Mons. Bevilacqua, che per ben 40 anni ha prestato servizio e vissuto per l’Opsa, che cammino ha tracciato?
«Gli siamo grati per come l’Opera è cresciuta con lui non solo da un punto di vista strutturale, ma anche a livello di personale e volontari. Tutto questo non ci sarebbe senza la laboriosità instancabile e la sapiente lungimiranza del mio predecessore».

Quali saranno i compiti da affrontare?
«Il primo compito del direttore è garantire gli alti standard di qualità raggiunti. La struttura è accreditata e deve rispondere quindi a certi requisiti. Con l’aiuto delle varie figure professionali operanti in struttura sarà importante conservare e perfezionare sempre di più la qualità dei servizi e della vita. Per raggiungere questo obiettivo stiamo definendo un modello organizzativo che, nel contesto attuale in continuo cambiamento, garantisca la cura degli ospiti, il benessere lavorativo dei dipendenti e la soddisfazione dei familiari e di tutti quelli che frequentano l’Opera. Un secondo ambito d’impegno è la cura delle relazioni, sia all’interno che all’esterno. Due anni di pandemia hanno messo tutti in condizioni di vita e di lavoro veramente estreme: le esigenze lavorative e di sicurezza sembrano aver penalizzato quelle relazionali. Si è accentuata la chiusura con l’esterno e potenziata l’esigenza di cure sanitarie, ma rimane la domanda: come si coniuga la tutela sanitaria con le condizioni di vita, relazionali e affettive degli ospiti? Per fortuna l’Opsa ha ampi spazi e non sono mancate le attività educative e di animazione della vita interna, ma la limitazione della presenza dei familiari e dei volontari si è fatta sentire. Occorre non perdere di vista la salute nel suo complesso e quindi il ben-essere degli ospiti. Non ci sono soluzioni preconfezionate ma la questione è avvertita. Il personale poi si è trovato a lavorare in condizioni di notevole stress psico-fisico».

Non va dimenticata però anche l’ispirazione di questa casa...
«Esatto. È nata dall’esigenza di unire la fede con la carità, di volere un luogo nel quale servire Cristo nei fratelli. C’è un bisogno spirituale, di senso. Quando Gesù dice: quello che avete fatto a uno di questi miei fratelli più piccoli, l’avete fatto a me, indica nella solidarietà e nell’accoglienza dell’altro una strada per incontrare Dio. Evangelizzare, prima che annunciare, significa amare».

**ISTRUZIONI DI LAVORO:**
A. Trascrivi il passo dell'intervista da "Mons. Bevilacqua, che" a "compiti da affrontare?", scambiando "volontari" con "collaboratori".
B. Elenca gli aspetti che, secondo l'intervista, il modello organizzativo in via di definizione deve garantire.
C. Prosegui l'intervista sull'Opsa dal punto in cui si interrompe.

**ESTRATTI DI DATI:**
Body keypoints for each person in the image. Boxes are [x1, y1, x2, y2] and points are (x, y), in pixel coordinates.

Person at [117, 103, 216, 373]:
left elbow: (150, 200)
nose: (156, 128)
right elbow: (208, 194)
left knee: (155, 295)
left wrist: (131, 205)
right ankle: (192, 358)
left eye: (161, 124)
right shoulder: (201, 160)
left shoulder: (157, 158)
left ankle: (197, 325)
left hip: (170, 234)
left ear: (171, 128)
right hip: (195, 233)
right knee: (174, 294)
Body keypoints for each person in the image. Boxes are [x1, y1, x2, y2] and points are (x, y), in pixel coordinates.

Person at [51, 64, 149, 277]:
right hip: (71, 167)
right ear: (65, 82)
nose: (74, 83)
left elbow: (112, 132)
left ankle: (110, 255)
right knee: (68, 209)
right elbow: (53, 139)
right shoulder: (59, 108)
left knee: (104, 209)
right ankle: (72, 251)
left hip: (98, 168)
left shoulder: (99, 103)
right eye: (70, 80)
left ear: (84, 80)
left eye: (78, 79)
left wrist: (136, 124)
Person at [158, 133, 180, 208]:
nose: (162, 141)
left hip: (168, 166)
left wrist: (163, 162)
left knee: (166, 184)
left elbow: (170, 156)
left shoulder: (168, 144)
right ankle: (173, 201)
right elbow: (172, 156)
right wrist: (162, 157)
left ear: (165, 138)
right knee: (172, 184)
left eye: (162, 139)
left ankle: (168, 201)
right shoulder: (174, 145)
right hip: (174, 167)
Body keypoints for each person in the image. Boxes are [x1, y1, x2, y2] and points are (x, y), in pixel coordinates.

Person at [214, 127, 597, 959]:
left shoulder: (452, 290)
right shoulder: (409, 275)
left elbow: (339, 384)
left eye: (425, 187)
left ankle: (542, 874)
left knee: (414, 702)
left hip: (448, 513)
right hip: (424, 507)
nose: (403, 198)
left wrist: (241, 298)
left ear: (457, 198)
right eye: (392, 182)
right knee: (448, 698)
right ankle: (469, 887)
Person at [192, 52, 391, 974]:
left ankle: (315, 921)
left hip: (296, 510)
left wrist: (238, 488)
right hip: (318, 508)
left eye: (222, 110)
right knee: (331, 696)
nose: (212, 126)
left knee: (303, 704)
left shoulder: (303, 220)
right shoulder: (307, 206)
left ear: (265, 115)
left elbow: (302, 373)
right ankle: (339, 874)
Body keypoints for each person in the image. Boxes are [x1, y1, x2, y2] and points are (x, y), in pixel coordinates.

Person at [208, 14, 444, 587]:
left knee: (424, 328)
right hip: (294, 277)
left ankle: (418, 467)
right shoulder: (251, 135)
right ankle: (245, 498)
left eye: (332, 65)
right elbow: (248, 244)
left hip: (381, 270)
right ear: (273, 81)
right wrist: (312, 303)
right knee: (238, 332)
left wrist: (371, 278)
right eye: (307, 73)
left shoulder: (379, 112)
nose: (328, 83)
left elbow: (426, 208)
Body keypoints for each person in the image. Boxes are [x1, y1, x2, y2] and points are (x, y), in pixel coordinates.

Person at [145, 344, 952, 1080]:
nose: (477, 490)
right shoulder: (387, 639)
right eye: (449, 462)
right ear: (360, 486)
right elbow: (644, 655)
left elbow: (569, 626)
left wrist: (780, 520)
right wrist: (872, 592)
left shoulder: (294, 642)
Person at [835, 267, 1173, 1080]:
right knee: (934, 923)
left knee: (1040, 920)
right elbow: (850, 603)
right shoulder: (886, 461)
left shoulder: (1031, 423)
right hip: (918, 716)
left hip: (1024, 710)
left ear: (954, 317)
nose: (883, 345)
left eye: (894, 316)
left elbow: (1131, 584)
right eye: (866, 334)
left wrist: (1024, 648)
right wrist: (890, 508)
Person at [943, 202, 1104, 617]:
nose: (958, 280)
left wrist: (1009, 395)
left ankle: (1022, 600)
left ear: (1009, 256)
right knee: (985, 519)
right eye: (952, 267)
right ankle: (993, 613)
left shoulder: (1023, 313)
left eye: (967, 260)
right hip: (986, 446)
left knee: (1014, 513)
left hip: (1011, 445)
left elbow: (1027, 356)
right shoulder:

**SOLUZIONI DEGLI ESERCIZI:**
A.
Mons. Bevilacqua, che per ben 40 anni ha prestato servizio e vissuto per l’Opsa, che cammino ha tracciato?
«Gli siamo grati per come l’Opera è cresciuta con lui non solo da un punto di vista strutturale, ma anche a livello di personale e collaboratori. Tutto questo non ci sarebbe senza la laboriosità instancabile e la sapiente lungimiranza del mio predecessore».

Quali saranno i compiti da affrontare?

B.
- la cura degli ospiti
- il benessere lavorativo dei dipendenti
- la soddisfazione dei familiari e di tutti quelli che frequentano l'Opera

C.
Sfide da affrontare?
«Sono molte ma mi fermo su una in particolare: l’aspetto organizzativo e assistenziale e la dimensione spirituale, cui si è accennato, richiedono un impegno culturale per far sì che concetti come inclusione, integrazione, inserimento, valorizzazione di persone con disabilità, oggi fortunatamente di dominio comune, diventino argine alla tentazione dello scarto, sempre in agguato nella società dell’efficienza e dell’opulenza. Oggi la nuova frontiera degli “ultimi fra gli ultimi” è data dai disabili adulti e anziani privi di una adeguata rete familiare e sociale, nonché da giovani affetti da gravissime disabilità richiedenti un’alta protezione sanitaria, difficilmente erogabile a domicilio. A tutti costoro che in maniera sempre più ricorrente invocano un cenno, una mano, un aiuto non si può negare una speranza, una carezza, una casa»

Biografia

Don Roberto Ravazzolo, classe 1964, è stato ordinato prete della Diocesi di Padova nel 1989. Fino al 2020 ha svolto servizio nella pastorale dell’università e della cultura: prima come assistente degli studenti alla Cattolica di Milano e poi alla Fuci e quindi è stato direttore del Centro universitario di via Zabarella a Padova e insegnante in Seminario, all’istituto vescovile Barbarigo, alla Facoltà teologica del Triveneto e all’Issr di Padova. L’anno scorso ha affiancato all’Opsa mons. Roberto Bevilacqua e ha conseguito un master in management dei servizi sanitari e sociosanitari all’Università di Parma.